Work instructions =>
From the listing below, copy only the lines running from the line that contains "Notícias Recentes" to the line that contains "preso em SP", both included.

Input for this task =>
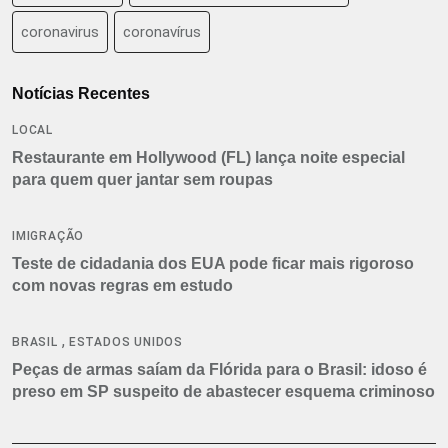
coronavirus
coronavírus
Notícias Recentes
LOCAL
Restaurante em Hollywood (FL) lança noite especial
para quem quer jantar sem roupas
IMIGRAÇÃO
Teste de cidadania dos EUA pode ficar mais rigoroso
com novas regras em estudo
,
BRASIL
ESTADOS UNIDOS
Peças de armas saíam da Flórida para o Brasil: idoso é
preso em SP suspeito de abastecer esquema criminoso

--

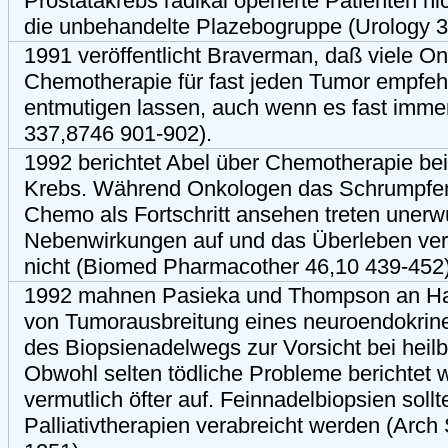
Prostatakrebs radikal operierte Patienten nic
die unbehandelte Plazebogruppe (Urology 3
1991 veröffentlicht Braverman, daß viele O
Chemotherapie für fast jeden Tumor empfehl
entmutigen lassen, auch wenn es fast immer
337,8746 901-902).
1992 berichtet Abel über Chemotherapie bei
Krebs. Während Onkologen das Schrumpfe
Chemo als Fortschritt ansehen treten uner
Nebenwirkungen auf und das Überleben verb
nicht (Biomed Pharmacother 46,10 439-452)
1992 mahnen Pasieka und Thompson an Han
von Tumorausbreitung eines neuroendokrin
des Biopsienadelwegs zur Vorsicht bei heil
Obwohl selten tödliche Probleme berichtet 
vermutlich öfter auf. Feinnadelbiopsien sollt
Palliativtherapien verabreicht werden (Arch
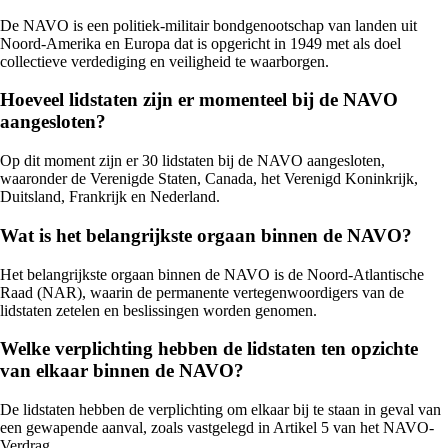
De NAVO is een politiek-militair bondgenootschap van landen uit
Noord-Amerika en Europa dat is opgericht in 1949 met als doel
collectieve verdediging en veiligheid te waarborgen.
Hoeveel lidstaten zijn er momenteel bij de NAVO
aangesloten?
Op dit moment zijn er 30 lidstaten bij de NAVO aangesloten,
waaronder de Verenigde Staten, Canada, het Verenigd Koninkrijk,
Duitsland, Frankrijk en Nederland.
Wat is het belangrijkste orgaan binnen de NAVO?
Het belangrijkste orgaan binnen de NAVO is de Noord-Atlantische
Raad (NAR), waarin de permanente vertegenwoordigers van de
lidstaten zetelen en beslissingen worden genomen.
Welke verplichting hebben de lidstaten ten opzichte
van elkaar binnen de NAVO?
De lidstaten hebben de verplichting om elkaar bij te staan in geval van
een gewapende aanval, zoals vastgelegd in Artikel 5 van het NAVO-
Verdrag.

Output for this exercise =>
Notícias Recentes
LOCAL
Restaurante em Hollywood (FL) lança noite especial
para quem quer jantar sem roupas
IMIGRAÇÃO
Teste de cidadania dos EUA pode ficar mais rigoroso
com novas regras em estudo
,
BRASIL
ESTADOS UNIDOS
Peças de armas saíam da Flórida para o Brasil: idoso é
preso em SP suspeito de abastecer esquema criminoso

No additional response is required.